### Problem to solve
The word "Just" marks the lines you need; copy each of them from the data.

Dataset entries:
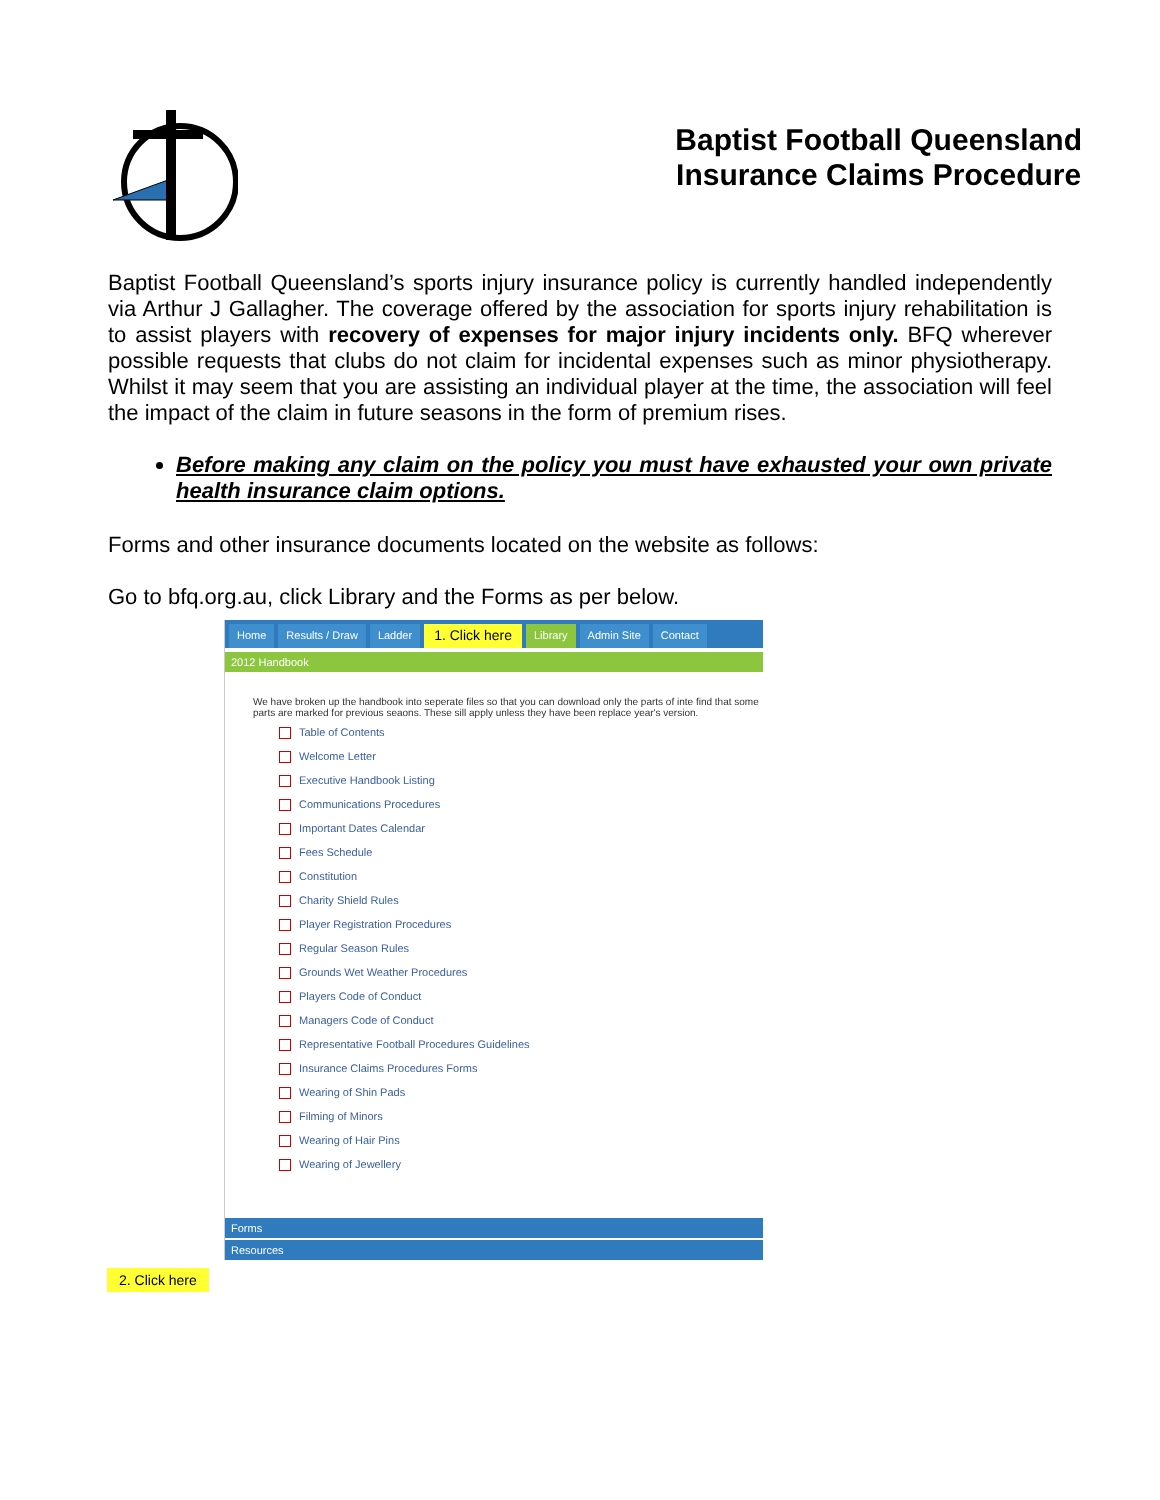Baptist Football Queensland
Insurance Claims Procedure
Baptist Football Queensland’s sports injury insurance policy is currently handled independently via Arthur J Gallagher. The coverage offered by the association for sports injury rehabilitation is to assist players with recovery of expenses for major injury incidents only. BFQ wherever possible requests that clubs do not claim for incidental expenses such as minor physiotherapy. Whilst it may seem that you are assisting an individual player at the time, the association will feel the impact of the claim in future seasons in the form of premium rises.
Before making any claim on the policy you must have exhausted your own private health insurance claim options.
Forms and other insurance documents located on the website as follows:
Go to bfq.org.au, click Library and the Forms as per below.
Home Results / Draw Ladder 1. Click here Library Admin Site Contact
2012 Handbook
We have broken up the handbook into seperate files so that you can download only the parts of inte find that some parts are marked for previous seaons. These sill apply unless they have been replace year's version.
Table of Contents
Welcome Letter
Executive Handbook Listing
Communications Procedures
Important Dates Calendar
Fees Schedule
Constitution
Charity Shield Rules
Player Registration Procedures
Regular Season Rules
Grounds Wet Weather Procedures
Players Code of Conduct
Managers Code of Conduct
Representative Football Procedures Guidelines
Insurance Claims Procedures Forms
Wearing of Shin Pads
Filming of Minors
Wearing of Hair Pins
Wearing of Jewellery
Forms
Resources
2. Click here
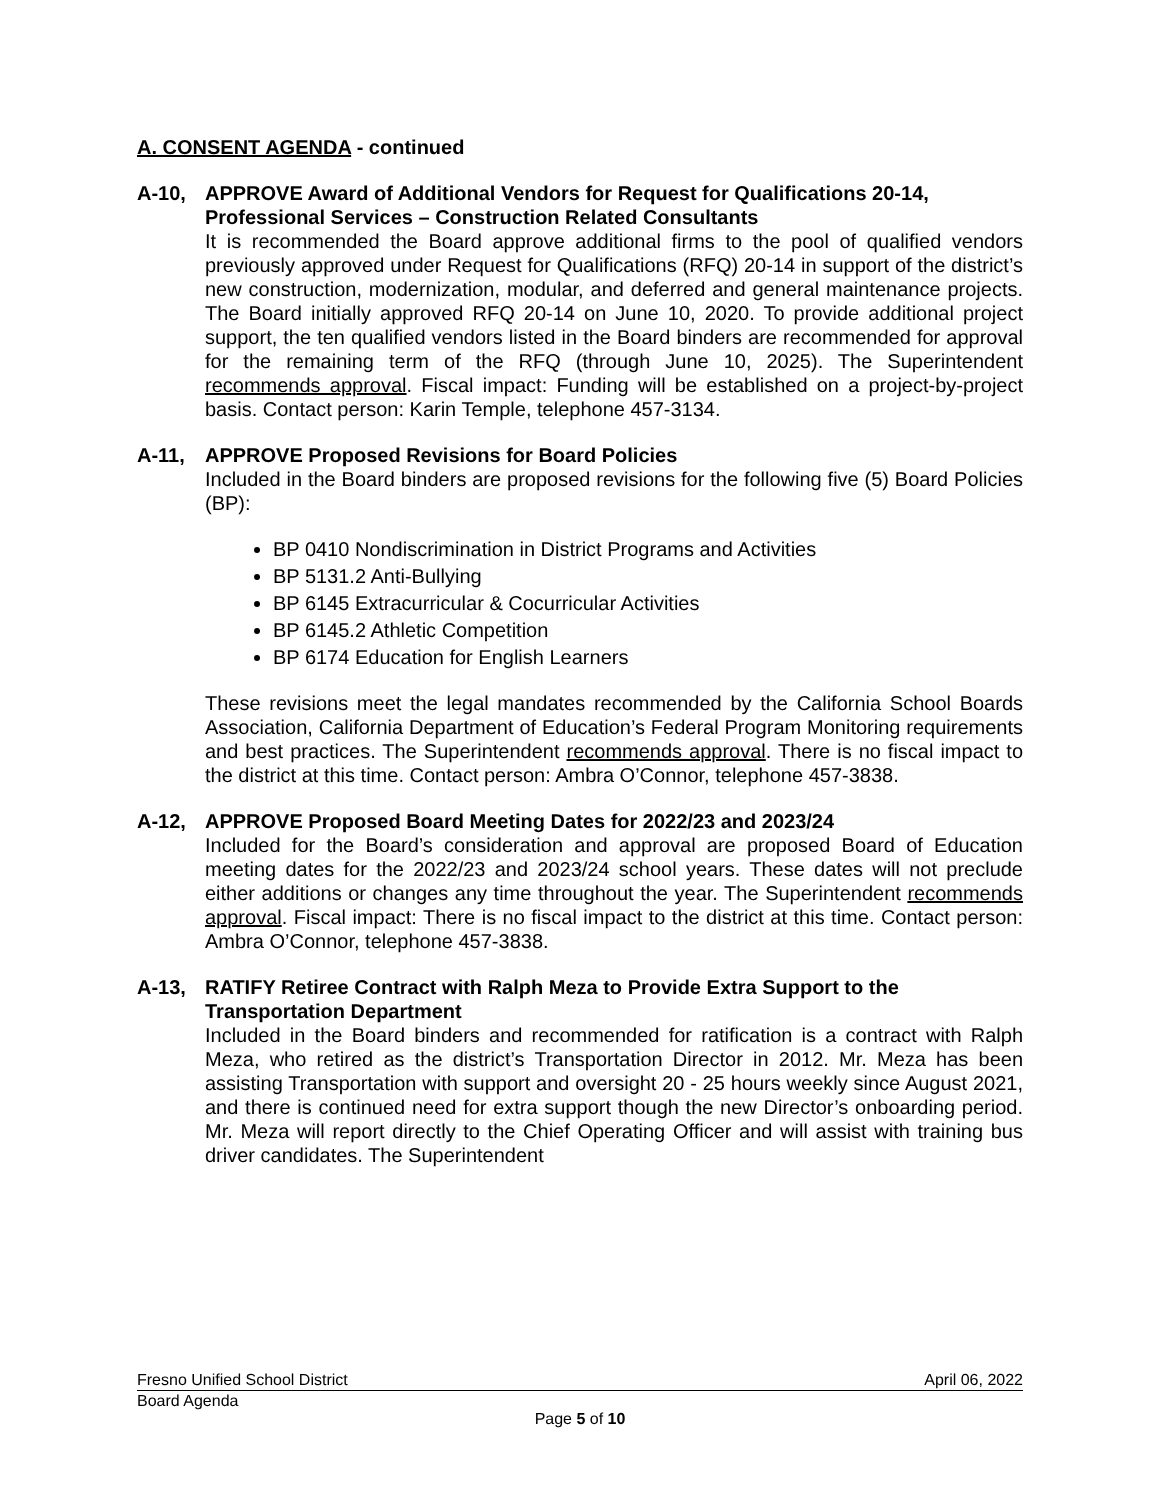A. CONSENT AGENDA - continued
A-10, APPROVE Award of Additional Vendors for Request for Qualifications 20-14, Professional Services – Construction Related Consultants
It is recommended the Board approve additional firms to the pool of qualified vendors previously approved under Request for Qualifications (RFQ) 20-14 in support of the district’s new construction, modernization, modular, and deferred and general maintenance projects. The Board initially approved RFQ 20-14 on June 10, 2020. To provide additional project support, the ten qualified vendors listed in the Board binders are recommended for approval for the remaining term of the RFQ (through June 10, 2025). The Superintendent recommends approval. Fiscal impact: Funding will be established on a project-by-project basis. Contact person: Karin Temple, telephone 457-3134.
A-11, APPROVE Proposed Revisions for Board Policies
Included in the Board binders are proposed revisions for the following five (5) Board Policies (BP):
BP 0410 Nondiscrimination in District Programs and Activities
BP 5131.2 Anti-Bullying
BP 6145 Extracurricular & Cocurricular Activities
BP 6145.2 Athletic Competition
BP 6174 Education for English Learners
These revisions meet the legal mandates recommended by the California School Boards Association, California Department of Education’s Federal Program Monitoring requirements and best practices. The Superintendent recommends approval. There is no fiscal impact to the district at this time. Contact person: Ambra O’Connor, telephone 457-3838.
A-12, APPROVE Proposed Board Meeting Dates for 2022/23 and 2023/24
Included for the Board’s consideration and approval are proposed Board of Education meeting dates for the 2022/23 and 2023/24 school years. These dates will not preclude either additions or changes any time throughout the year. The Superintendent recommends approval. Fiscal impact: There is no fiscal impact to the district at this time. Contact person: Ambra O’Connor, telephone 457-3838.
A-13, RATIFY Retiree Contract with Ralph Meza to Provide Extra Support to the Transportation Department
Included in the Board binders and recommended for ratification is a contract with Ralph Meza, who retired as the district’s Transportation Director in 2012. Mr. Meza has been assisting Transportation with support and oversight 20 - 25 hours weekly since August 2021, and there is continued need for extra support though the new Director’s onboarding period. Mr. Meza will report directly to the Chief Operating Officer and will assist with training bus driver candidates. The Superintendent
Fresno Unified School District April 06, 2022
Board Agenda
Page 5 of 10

* * *

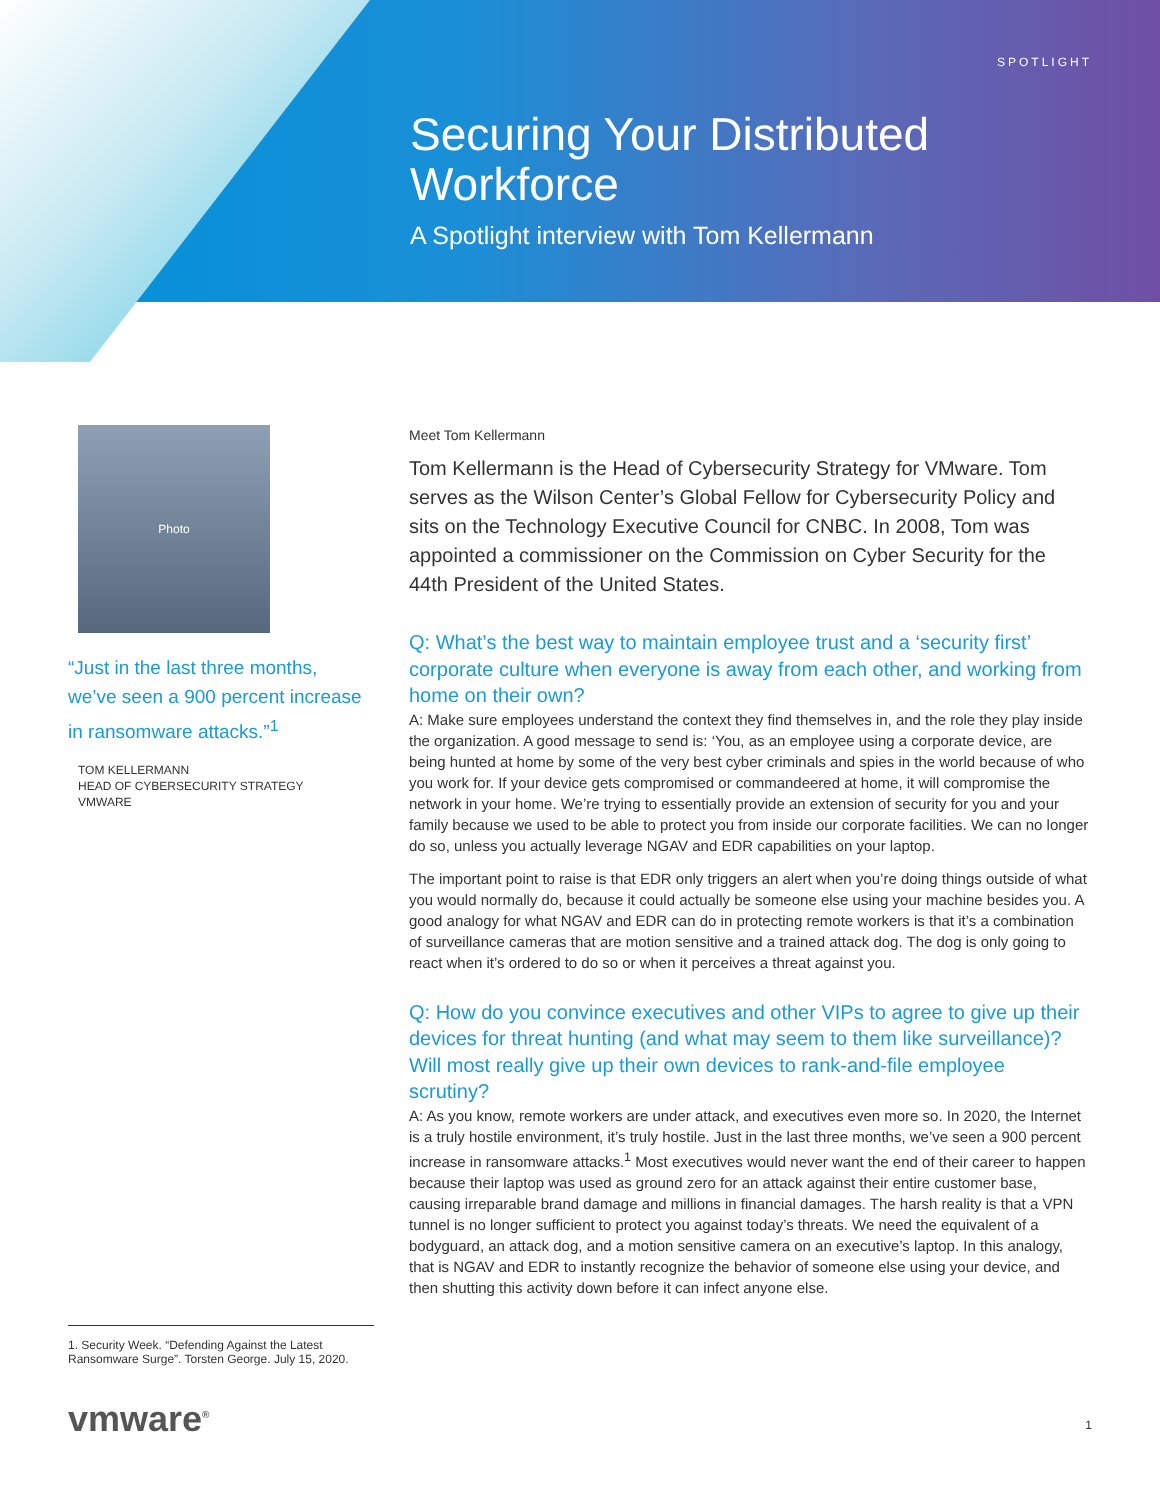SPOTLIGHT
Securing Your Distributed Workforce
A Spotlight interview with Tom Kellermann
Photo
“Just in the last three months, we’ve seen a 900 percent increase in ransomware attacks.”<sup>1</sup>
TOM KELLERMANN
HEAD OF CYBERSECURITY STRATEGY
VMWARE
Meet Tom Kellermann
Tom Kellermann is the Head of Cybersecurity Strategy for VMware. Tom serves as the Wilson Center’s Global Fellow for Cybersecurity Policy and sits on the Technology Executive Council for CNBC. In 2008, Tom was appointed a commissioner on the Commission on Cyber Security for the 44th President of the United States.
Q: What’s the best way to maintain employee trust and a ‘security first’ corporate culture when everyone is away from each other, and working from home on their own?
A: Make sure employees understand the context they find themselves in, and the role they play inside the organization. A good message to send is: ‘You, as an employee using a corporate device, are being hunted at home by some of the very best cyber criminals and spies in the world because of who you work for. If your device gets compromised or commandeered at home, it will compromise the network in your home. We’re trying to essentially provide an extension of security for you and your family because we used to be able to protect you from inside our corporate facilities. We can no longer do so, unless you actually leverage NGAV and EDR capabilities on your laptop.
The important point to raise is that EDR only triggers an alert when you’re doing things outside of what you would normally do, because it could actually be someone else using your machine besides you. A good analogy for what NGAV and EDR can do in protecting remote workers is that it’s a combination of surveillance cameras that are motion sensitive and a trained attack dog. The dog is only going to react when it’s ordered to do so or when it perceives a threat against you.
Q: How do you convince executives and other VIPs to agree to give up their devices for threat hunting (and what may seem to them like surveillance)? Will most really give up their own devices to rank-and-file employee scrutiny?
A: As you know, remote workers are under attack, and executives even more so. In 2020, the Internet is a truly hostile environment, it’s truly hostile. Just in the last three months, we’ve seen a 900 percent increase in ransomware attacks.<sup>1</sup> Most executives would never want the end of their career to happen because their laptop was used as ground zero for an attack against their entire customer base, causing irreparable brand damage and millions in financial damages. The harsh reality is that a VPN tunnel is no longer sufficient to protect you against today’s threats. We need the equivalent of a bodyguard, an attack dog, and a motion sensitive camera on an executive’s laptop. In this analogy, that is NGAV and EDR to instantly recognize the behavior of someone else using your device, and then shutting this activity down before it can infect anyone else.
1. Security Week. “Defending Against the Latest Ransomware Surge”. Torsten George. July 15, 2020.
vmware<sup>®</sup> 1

--

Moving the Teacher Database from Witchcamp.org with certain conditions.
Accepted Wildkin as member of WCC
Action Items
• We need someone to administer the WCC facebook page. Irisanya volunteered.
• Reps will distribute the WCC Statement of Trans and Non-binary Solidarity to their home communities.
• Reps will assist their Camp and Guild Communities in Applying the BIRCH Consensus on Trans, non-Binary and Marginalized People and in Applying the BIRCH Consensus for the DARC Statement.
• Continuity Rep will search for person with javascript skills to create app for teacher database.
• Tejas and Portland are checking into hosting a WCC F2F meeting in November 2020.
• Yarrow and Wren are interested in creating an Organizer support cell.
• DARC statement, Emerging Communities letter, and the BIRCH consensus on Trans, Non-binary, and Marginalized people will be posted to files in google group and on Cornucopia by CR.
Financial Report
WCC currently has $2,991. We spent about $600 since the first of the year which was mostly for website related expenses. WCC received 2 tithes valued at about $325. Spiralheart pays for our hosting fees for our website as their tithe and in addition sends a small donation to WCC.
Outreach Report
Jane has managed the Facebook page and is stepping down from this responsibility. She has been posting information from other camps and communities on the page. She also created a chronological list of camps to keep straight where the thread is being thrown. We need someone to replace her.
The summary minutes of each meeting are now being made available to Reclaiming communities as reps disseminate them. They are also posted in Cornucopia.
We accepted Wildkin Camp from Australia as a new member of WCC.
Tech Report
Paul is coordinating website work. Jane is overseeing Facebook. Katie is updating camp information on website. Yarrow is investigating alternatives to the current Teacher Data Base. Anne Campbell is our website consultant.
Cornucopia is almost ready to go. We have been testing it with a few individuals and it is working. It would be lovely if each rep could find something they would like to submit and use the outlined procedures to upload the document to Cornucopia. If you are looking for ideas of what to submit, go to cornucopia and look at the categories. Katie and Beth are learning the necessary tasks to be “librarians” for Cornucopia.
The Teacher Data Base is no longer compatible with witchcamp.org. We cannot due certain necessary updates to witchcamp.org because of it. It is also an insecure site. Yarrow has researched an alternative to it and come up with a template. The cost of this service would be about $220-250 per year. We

### Answer for the task
“Just in the last three months, we’ve seen a 900 percent increase in ransomware attacks.”<sup>1</sup>
A: As you know, remote workers are under attack, and executives even more so. In 2020, the Internet is a truly hostile environment, it’s truly hostile. Just in the last three months, we’ve seen a 900 percent increase in ransomware attacks.<sup>1</sup> Most executives would never want the end of their career to happen because their laptop was used as ground zero for an attack against their entire customer base, causing irreparable brand damage and millions in financial damages. The harsh reality is that a VPN tunnel is no longer sufficient to protect you against today’s threats. We need the equivalent of a bodyguard, an attack dog, and a motion sensitive camera on an executive’s laptop. In this analogy, that is NGAV and EDR to instantly recognize the behavior of someone else using your device, and then shutting this activity down before it can infect anyone else.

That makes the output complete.